Nobel laureate: Renminbi will help stabilize world currency
Updated: 2012-09-10 08:07
By Wei Tian in Xiamen, Fujian (China Daily)
Robert Mundell (left), winner of the 1999 Nobel Prize in economics and "father of the euro", speaks at the China International Fair for Investment and Trade in Xiamen, Fujian province, on Saturday. Zou Zhongpin / China Daily
The yuan will play a bigger role in stabilizing the global currency system and improving the prospects of the global economy, said Nobel laureate and the "father of the euro" Robert Mundell on Saturday.
Mundell, winner of the 1999 Nobel Prize in economics, said he is "mildly optimistic" about the prospects of the global economy now that the recession is nearly over, and he believes the financial system is now on a path toward stability.
Mundell's remarks were made at a forum of the China International Fair for Investment and Trade in Xiamen, Fujian province. The theme of the side forum was global economic revitalization and a new industrial revolution.
However, "sluggish recovery in the US and EU, debt problems in the eurozone, and instability in global exchange rates are still the major challenges facing the global economy" , he said.
Although he said it is unlikely the eurozone will collapse, issues caused by the fluctuating exchange rate, such as the instability of commodities prices, still pose a threat.
US monetary policy has been accommodating, but the appreciation of the euro will definitely bring harm, Mundell said.
As the dollar goes down and the euro goes up, the yuan will play a growing role in stabilizing global currency, he said.
The introduction of the euro ended the global monetary system's reliance on one major currency, the dollar, by creating a second, and Mundell said he expects the rising yuan could add a third pillar to the monetary system.
The US and Europe together represent 40 percent of the world's total economic output, and the proportion will be 50 percent if China's contribution is added.

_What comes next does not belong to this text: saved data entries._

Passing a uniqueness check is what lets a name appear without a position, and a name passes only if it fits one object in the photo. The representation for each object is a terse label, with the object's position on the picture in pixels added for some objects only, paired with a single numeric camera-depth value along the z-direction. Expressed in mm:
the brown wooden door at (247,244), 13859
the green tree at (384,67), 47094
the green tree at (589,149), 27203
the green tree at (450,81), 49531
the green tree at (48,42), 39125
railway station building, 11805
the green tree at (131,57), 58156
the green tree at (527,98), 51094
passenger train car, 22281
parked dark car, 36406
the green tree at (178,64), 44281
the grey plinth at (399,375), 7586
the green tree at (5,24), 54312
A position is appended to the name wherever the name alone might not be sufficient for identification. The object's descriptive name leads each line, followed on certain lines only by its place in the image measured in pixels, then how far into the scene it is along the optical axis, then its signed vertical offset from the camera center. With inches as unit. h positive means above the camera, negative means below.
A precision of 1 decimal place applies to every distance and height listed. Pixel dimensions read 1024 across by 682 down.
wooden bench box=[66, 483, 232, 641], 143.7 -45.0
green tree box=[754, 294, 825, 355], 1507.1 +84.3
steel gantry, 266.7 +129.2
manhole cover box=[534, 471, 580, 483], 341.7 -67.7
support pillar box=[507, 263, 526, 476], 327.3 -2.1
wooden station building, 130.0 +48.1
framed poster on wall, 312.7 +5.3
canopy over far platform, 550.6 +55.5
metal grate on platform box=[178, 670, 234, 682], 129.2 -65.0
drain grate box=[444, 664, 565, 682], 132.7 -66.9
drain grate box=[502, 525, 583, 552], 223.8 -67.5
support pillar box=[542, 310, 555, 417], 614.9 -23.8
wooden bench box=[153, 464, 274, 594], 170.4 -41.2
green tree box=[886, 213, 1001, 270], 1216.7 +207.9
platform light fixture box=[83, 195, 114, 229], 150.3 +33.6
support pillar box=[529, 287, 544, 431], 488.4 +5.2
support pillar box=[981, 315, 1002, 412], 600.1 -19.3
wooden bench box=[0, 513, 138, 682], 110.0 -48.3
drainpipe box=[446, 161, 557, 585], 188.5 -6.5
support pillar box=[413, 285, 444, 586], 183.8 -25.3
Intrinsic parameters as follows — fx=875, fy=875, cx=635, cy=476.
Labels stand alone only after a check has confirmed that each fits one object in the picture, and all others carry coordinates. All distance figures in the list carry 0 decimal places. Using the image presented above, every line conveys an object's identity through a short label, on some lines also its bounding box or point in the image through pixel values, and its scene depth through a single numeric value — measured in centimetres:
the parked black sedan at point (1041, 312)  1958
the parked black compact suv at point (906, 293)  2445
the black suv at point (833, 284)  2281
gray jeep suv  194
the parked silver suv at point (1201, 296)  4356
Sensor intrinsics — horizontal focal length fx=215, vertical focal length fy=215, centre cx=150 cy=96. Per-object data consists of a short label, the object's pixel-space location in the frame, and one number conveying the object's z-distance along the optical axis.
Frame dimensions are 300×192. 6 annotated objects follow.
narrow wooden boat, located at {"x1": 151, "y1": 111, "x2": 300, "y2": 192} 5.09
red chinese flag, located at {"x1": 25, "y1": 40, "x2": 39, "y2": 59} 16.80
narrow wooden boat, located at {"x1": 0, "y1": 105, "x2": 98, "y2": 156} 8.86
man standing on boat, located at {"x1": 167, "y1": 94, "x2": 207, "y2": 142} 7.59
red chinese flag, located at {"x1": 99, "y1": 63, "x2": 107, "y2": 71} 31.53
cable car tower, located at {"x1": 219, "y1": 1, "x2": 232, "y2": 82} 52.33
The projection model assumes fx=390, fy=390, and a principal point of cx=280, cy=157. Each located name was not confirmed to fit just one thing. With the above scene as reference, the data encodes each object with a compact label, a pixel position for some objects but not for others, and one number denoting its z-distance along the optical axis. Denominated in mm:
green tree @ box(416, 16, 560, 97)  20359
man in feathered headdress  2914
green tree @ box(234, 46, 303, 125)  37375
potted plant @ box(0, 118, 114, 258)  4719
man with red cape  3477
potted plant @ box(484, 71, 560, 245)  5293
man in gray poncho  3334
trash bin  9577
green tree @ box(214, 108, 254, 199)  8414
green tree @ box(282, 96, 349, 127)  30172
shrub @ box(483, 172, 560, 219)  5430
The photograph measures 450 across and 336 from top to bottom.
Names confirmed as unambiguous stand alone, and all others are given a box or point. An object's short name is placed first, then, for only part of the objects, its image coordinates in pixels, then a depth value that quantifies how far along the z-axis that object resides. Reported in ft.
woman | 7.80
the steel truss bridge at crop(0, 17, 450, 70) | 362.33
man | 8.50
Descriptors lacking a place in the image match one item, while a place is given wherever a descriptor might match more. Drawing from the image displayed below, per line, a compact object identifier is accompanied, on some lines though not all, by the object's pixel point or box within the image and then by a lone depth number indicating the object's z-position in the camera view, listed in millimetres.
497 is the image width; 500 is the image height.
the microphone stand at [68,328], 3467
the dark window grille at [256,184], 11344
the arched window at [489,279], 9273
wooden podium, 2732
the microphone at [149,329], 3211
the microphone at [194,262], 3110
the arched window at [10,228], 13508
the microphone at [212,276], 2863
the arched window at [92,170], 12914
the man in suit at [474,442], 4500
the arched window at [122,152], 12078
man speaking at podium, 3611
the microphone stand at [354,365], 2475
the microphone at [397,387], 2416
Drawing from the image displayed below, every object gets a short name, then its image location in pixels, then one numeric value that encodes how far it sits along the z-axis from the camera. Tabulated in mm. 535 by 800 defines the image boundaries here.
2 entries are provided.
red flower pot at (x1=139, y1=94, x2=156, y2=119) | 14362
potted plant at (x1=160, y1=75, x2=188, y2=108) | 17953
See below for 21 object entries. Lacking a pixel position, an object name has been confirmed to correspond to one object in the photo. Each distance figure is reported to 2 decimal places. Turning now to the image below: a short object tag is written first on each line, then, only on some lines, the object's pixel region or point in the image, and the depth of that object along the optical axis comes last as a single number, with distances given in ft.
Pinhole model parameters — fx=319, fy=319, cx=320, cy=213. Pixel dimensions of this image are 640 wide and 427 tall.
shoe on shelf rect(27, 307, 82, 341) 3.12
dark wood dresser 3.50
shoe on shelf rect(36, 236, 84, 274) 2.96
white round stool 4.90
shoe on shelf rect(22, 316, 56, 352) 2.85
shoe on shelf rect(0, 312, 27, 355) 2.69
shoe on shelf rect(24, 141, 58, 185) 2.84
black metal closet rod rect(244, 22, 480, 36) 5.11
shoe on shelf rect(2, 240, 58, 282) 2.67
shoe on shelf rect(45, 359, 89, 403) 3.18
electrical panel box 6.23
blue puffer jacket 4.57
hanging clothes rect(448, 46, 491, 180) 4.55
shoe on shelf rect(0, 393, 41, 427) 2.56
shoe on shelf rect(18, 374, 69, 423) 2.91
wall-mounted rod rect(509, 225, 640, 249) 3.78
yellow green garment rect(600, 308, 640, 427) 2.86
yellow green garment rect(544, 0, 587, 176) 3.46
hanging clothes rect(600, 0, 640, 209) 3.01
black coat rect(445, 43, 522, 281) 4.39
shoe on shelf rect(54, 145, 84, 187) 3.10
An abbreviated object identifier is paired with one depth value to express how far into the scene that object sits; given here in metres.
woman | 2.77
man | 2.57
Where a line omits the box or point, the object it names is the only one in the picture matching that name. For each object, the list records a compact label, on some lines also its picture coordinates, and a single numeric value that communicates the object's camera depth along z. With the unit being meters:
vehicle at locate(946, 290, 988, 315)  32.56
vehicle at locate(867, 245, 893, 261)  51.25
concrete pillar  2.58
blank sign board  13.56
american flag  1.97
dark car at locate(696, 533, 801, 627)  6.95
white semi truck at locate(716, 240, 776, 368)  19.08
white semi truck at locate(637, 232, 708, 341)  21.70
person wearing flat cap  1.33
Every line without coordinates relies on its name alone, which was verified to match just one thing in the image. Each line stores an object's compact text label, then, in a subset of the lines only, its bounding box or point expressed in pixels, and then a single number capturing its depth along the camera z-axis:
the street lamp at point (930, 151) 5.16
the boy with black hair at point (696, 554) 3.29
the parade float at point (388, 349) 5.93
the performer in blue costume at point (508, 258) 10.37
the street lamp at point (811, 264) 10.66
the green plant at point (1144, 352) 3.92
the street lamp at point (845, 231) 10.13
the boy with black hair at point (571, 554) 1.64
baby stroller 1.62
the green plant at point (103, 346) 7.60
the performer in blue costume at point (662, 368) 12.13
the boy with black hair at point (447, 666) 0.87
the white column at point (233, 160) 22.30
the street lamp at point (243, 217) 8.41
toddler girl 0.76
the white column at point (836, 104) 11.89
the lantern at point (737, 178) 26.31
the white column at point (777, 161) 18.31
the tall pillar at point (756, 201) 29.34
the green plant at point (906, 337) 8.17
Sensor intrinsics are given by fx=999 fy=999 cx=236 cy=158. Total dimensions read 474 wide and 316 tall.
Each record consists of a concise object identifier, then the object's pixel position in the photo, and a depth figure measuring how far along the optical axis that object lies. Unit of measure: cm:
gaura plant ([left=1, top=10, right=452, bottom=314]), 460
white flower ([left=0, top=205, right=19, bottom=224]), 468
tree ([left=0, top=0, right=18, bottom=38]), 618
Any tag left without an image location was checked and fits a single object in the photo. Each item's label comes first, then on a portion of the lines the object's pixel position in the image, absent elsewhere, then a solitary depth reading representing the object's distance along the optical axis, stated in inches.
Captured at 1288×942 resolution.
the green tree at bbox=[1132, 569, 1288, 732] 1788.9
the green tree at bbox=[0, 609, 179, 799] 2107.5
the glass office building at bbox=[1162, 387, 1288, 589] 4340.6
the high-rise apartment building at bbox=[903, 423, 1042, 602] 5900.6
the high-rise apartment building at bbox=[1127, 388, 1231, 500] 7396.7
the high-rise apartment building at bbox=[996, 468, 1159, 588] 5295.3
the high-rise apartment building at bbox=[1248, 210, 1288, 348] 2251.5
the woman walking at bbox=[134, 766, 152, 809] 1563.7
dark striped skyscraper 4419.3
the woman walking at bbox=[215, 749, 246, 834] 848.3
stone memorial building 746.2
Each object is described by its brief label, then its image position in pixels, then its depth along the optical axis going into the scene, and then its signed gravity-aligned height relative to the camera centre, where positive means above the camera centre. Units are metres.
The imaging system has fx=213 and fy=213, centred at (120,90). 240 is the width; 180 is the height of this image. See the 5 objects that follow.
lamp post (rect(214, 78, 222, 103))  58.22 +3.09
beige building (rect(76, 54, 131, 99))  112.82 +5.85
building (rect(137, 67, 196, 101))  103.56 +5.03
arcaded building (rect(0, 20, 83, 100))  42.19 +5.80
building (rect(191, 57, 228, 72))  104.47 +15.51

"If the dollar, euro and renminbi maintain a stable rate, it will significantly bring down the volatility in global currencies. That's also what the Chinese authorities want," he said.
Commenting on a cooling Chinese economy, Mundell said China will not have a permanent slowdown.
After economic growth registered a three-year low of 7.6 percent in the second quarter, many speculated that the third quarter would be even weaker.
But Mundell said otherwise.
"China's urbanization level has currently reached the world's average level of 50 percent, but the government set its target at 80 percent," he said.
Further urbanization will continue to generate high growth, Mundell said.
To that end, China needs to increase consumption and further redistribute incomes.
Meanwhile, to deal with the challenges facing China's real economy, such as falling exports and outgoing foreign direct investment, Mundell suggested the country should make efforts to boost its private sector.
"The private sector has been short of capital, whereas State-owned enterprises have been enjoying favorable fiscal support, just like taking money from one pocket and putting it into the other," he said.
Mundell was echoed by Thomas Klotz, managing director of the Asian region for Roland Berger, who said China can learn from the steps Germany took to revitalize its manufacturing sector.
Such experiences include more investment in training for skilled workers as well as funding for research and development, said Klotz, who was also addressing at the forum.